What to work on => The answer must be the full set of records, repeated exactly.

[Record set Boundary: Start]

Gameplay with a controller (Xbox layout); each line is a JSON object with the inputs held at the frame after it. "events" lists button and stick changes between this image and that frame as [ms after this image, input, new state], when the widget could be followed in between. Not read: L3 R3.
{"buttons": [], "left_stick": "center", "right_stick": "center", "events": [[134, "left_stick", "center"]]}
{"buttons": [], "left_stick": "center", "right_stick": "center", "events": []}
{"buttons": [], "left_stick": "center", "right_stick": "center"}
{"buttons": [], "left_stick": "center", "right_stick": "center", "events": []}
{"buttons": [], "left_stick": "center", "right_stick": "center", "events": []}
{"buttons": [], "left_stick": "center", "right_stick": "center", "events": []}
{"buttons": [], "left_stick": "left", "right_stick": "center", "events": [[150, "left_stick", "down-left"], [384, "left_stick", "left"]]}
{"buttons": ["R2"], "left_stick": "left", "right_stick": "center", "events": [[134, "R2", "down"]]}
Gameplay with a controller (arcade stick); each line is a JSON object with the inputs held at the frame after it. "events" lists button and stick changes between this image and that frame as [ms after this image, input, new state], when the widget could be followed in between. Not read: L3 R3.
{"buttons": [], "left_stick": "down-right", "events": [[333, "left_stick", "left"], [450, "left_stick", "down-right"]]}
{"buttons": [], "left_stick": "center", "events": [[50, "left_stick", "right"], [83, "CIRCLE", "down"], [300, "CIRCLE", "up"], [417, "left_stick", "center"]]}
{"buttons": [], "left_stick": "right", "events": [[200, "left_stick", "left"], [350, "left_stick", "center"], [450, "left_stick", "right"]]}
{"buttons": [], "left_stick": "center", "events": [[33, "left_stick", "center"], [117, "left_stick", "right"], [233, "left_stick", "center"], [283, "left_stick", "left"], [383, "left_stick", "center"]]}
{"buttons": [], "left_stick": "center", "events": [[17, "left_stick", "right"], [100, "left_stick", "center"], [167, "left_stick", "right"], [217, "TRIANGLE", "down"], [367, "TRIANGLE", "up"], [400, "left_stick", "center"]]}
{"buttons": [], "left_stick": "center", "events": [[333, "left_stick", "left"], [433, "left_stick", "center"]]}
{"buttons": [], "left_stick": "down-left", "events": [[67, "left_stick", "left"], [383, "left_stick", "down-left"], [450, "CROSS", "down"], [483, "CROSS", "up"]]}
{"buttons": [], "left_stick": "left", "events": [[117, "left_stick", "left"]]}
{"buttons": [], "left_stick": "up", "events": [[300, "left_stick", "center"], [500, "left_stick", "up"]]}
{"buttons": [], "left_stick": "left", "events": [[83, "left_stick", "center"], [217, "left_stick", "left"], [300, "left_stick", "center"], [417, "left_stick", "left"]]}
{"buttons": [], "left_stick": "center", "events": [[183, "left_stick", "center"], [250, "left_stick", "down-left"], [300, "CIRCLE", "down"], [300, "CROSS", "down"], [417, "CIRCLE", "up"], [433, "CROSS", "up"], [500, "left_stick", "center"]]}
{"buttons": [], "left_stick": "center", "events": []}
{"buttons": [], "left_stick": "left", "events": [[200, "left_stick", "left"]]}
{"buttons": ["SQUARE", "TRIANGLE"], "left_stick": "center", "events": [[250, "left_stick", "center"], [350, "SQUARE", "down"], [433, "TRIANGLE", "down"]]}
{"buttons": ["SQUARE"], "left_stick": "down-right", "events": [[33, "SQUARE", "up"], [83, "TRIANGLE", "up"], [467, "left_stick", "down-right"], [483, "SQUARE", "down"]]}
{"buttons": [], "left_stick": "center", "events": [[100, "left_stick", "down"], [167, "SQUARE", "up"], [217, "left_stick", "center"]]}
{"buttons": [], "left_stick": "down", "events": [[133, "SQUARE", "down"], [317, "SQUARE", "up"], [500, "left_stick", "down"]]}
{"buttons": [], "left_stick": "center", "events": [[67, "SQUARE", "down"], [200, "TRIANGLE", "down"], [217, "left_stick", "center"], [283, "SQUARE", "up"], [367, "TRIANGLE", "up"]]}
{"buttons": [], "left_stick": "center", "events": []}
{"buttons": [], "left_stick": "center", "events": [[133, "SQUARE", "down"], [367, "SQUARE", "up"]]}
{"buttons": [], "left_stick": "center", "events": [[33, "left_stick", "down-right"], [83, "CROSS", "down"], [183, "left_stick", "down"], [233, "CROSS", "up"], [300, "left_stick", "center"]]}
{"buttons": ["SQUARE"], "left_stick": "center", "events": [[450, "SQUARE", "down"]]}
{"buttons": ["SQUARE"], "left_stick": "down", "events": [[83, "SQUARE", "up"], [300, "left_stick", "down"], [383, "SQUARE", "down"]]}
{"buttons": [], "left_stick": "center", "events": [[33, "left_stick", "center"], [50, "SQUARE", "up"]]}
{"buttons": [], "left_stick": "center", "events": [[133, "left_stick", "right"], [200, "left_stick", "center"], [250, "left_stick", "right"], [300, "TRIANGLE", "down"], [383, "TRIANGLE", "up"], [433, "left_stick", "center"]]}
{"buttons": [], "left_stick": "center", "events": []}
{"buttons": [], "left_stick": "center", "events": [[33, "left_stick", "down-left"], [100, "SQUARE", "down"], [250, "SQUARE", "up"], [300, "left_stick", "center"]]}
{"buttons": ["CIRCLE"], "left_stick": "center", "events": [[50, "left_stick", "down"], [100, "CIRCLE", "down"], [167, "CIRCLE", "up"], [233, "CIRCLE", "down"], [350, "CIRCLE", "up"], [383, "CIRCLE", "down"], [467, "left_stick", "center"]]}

[Record set Boundary: End]

Task output =>
Gameplay with a controller (Xbox layout); each line is a JSON object with the inputs held at the frame after it. "events" lists button and stick changes between this image and that frame as [ms after this image, input, new state], when the widget could be followed in between. Not read: L3 R3.
{"buttons": [], "left_stick": "center", "right_stick": "center", "events": [[134, "left_stick", "center"]]}
{"buttons": [], "left_stick": "center", "right_stick": "center", "events": []}
{"buttons": [], "left_stick": "center", "right_stick": "center"}
{"buttons": [], "left_stick": "center", "right_stick": "center", "events": []}
{"buttons": [], "left_stick": "center", "right_stick": "center", "events": []}
{"buttons": [], "left_stick": "center", "right_stick": "center", "events": []}
{"buttons": [], "left_stick": "left", "right_stick": "center", "events": [[150, "left_stick", "down-left"], [384, "left_stick", "left"]]}
{"buttons": ["R2"], "left_stick": "left", "right_stick": "center", "events": [[134, "R2", "down"]]}
Gameplay with a controller (arcade stick); each line is a JSON object with the inputs held at the frame after it. "events" lists button and stick changes between this image and that frame as [ms after this image, input, new state], when the widget could be followed in between. Not read: L3 R3.
{"buttons": [], "left_stick": "down-right", "events": [[333, "left_stick", "left"], [450, "left_stick", "down-right"]]}
{"buttons": [], "left_stick": "center", "events": [[50, "left_stick", "right"], [83, "CIRCLE", "down"], [300, "CIRCLE", "up"], [417, "left_stick", "center"]]}
{"buttons": [], "left_stick": "right", "events": [[200, "left_stick", "left"], [350, "left_stick", "center"], [450, "left_stick", "right"]]}
{"buttons": [], "left_stick": "center", "events": [[33, "left_stick", "center"], [117, "left_stick", "right"], [233, "left_stick", "center"], [283, "left_stick", "left"], [383, "left_stick", "center"]]}
{"buttons": [], "left_stick": "center", "events": [[17, "left_stick", "right"], [100, "left_stick", "center"], [167, "left_stick", "right"], [217, "TRIANGLE", "down"], [367, "TRIANGLE", "up"], [400, "left_stick", "center"]]}
{"buttons": [], "left_stick": "center", "events": [[333, "left_stick", "left"], [433, "left_stick", "center"]]}
{"buttons": [], "left_stick": "down-left", "events": [[67, "left_stick", "left"], [383, "left_stick", "down-left"], [450, "CROSS", "down"], [483, "CROSS", "up"]]}
{"buttons": [], "left_stick": "left", "events": [[117, "left_stick", "left"]]}
{"buttons": [], "left_stick": "up", "events": [[300, "left_stick", "center"], [500, "left_stick", "up"]]}
{"buttons": [], "left_stick": "left", "events": [[83, "left_stick", "center"], [217, "left_stick", "left"], [300, "left_stick", "center"], [417, "left_stick", "left"]]}
{"buttons": [], "left_stick": "center", "events": [[183, "left_stick", "center"], [250, "left_stick", "down-left"], [300, "CIRCLE", "down"], [300, "CROSS", "down"], [417, "CIRCLE", "up"], [433, "CROSS", "up"], [500, "left_stick", "center"]]}
{"buttons": [], "left_stick": "center", "events": []}
{"buttons": [], "left_stick": "left", "events": [[200, "left_stick", "left"]]}
{"buttons": ["SQUARE", "TRIANGLE"], "left_stick": "center", "events": [[250, "left_stick", "center"], [350, "SQUARE", "down"], [433, "TRIANGLE", "down"]]}
{"buttons": ["SQUARE"], "left_stick": "down-right", "events": [[33, "SQUARE", "up"], [83, "TRIANGLE", "up"], [467, "left_stick", "down-right"], [483, "SQUARE", "down"]]}
{"buttons": [], "left_stick": "center", "events": [[100, "left_stick", "down"], [167, "SQUARE", "up"], [217, "left_stick", "center"]]}
{"buttons": [], "left_stick": "down", "events": [[133, "SQUARE", "down"], [317, "SQUARE", "up"], [500, "left_stick", "down"]]}
{"buttons": [], "left_stick": "center", "events": [[67, "SQUARE", "down"], [200, "TRIANGLE", "down"], [217, "left_stick", "center"], [283, "SQUARE", "up"], [367, "TRIANGLE", "up"]]}
{"buttons": [], "left_stick": "center", "events": []}
{"buttons": [], "left_stick": "center", "events": [[133, "SQUARE", "down"], [367, "SQUARE", "up"]]}
{"buttons": [], "left_stick": "center", "events": [[33, "left_stick", "down-right"], [83, "CROSS", "down"], [183, "left_stick", "down"], [233, "CROSS", "up"], [300, "left_stick", "center"]]}
{"buttons": ["SQUARE"], "left_stick": "center", "events": [[450, "SQUARE", "down"]]}
{"buttons": ["SQUARE"], "left_stick": "down", "events": [[83, "SQUARE", "up"], [300, "left_stick", "down"], [383, "SQUARE", "down"]]}
{"buttons": [], "left_stick": "center", "events": [[33, "left_stick", "center"], [50, "SQUARE", "up"]]}
{"buttons": [], "left_stick": "center", "events": [[133, "left_stick", "right"], [200, "left_stick", "center"], [250, "left_stick", "right"], [300, "TRIANGLE", "down"], [383, "TRIANGLE", "up"], [433, "left_stick", "center"]]}
{"buttons": [], "left_stick": "center", "events": []}
{"buttons": [], "left_stick": "center", "events": [[33, "left_stick", "down-left"], [100, "SQUARE", "down"], [250, "SQUARE", "up"], [300, "left_stick", "center"]]}
{"buttons": ["CIRCLE"], "left_stick": "center", "events": [[50, "left_stick", "down"], [100, "CIRCLE", "down"], [167, "CIRCLE", "up"], [233, "CIRCLE", "down"], [350, "CIRCLE", "up"], [383, "CIRCLE", "down"], [467, "left_stick", "center"]]}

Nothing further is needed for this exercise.